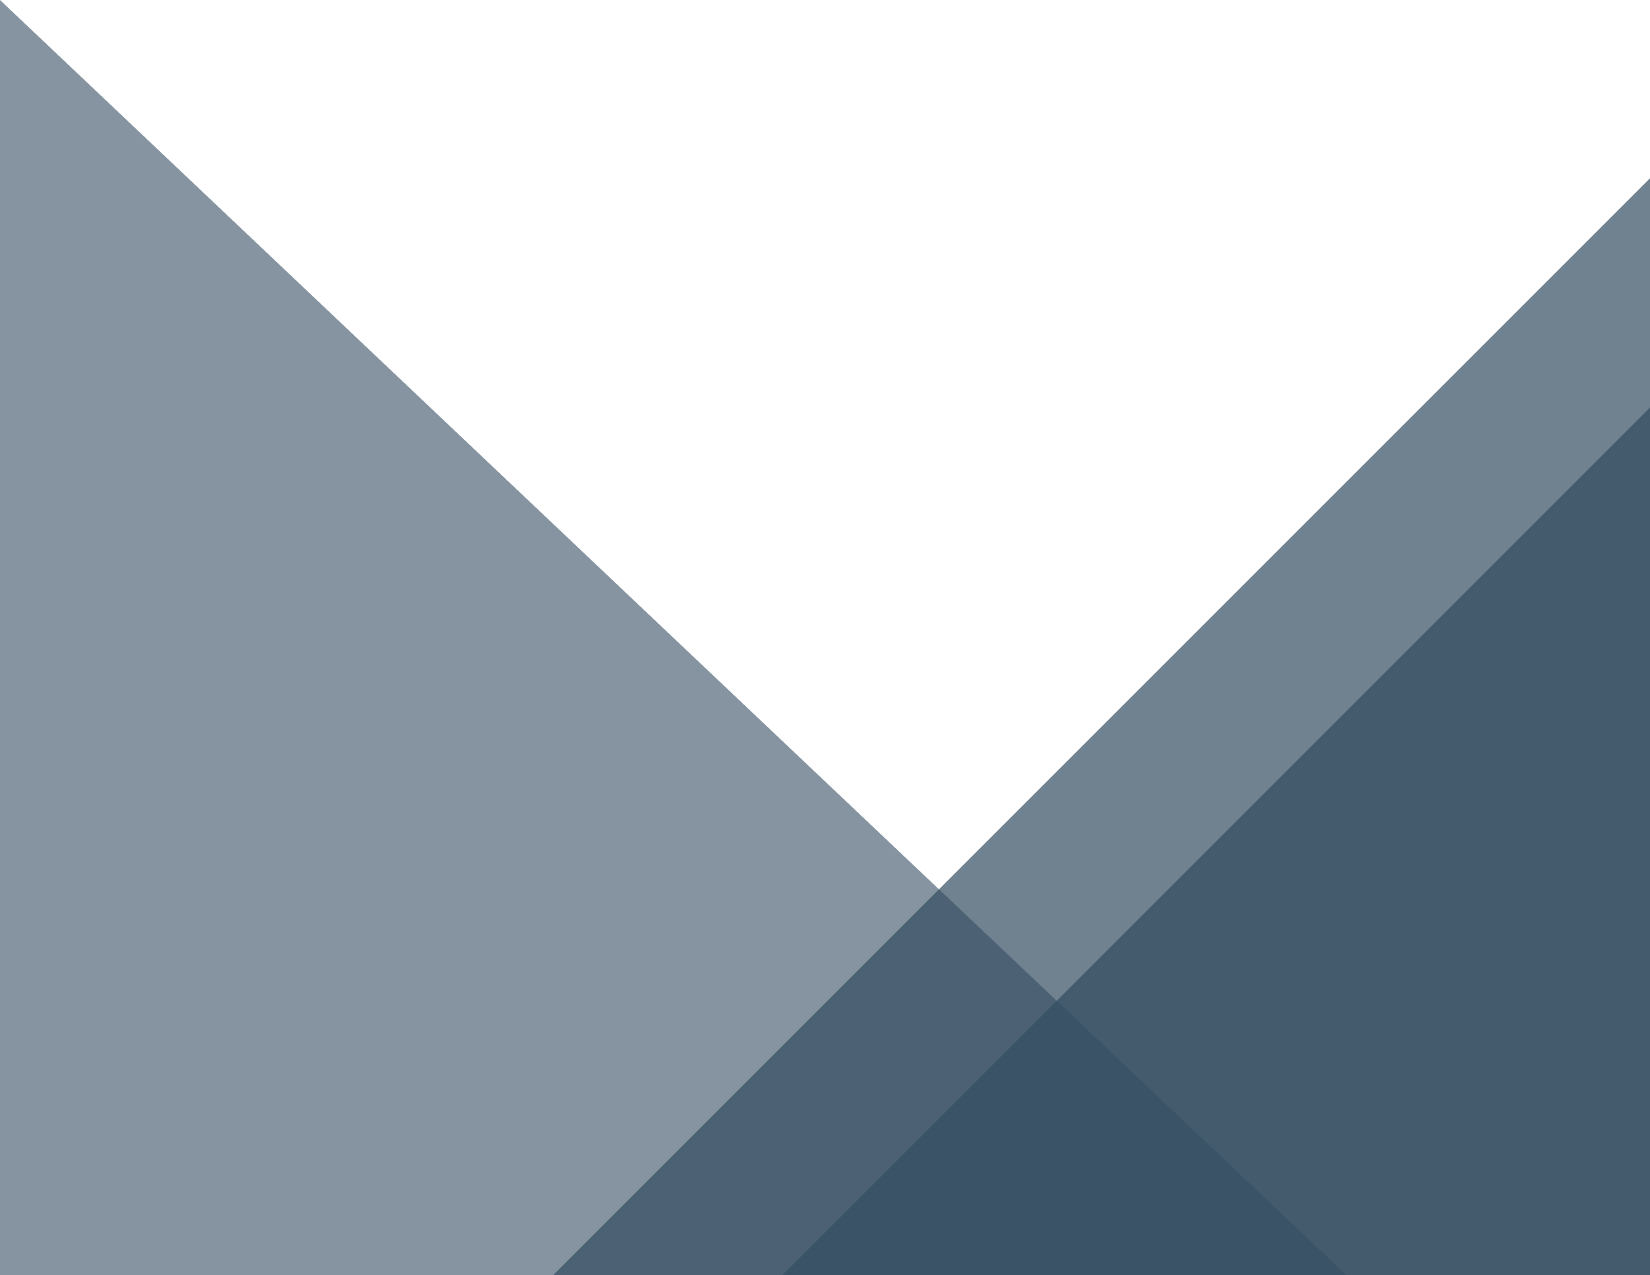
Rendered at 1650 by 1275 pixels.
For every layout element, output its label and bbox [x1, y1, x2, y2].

text_box [939, 176, 1650, 998]
text_box [0, 0, 1057, 1275]
text_box [781, 406, 1650, 1275]
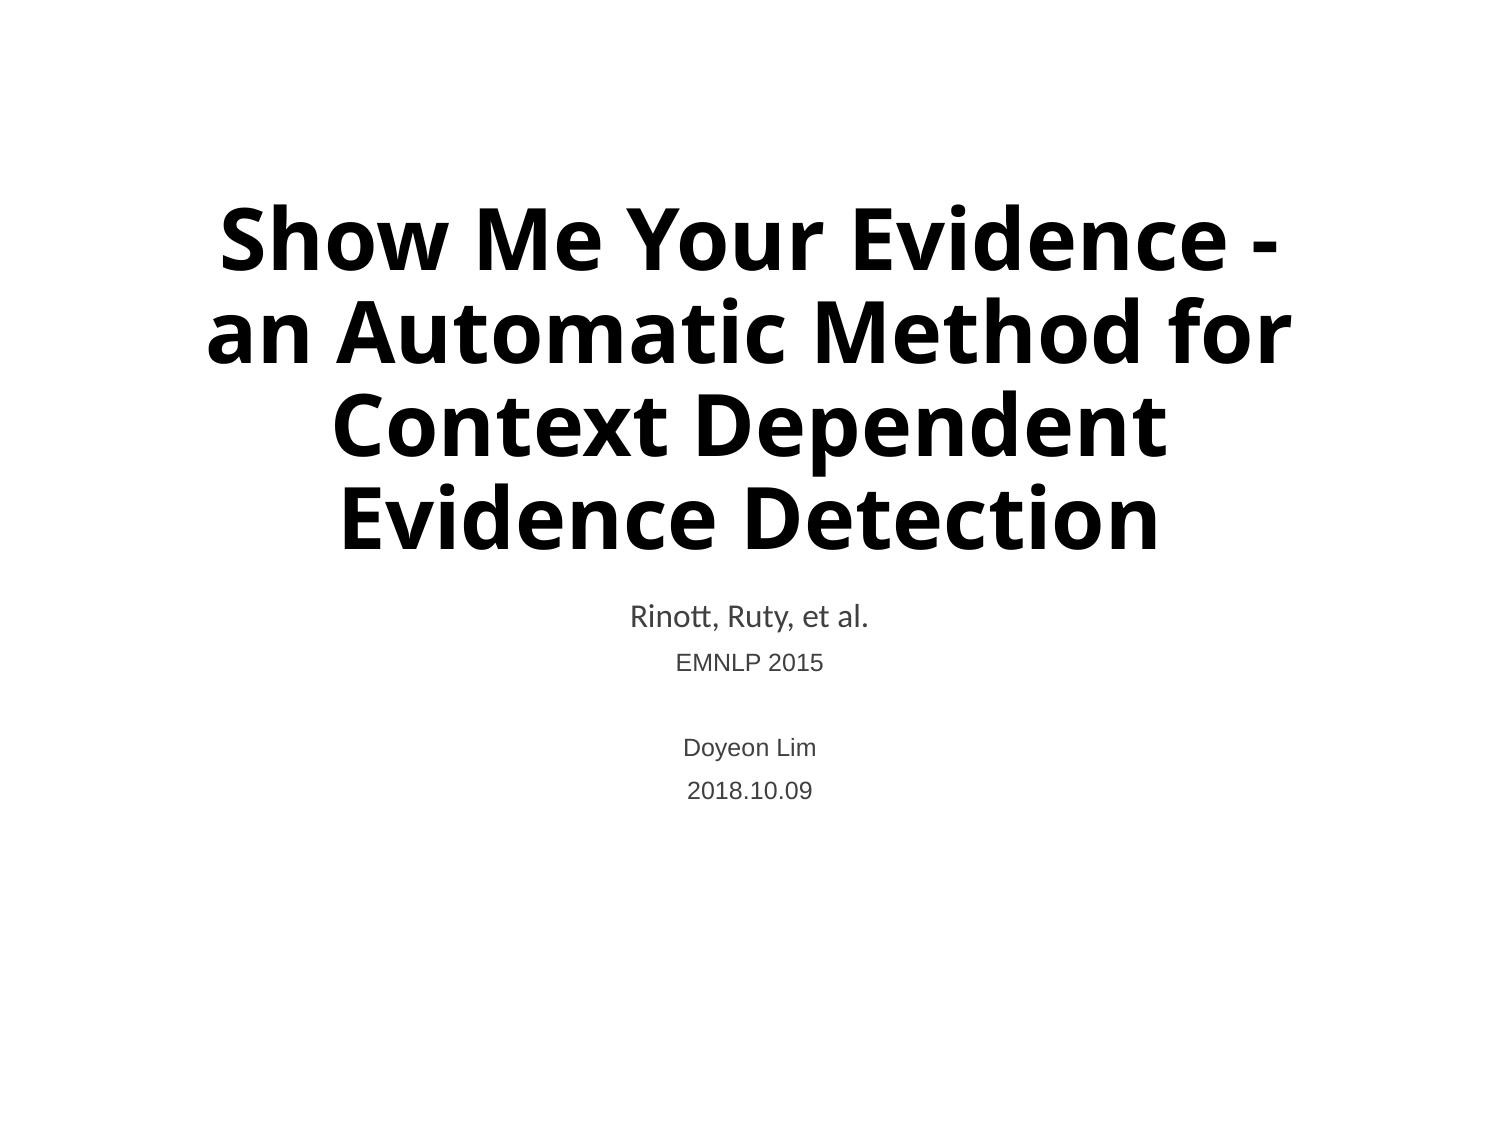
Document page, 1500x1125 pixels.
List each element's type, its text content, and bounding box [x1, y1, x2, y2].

title Show Me Your Evidence - an Automatic Method for Context Dependent Evidence Detection [187, 184, 1313, 577]
subtitle Rinott, Ruty, et al. EMNLP 2015 Doyeon Lim 2018.10.09 [187, 590, 1313, 863]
========================================================================
> **Aim of the exercise**: Gather and copy every line of the data in which the string "pixels" is found.

> **Answer to the exercise**:
Rendered at 1650 by 1275 pixels.
Document page, 1500x1125 pixels.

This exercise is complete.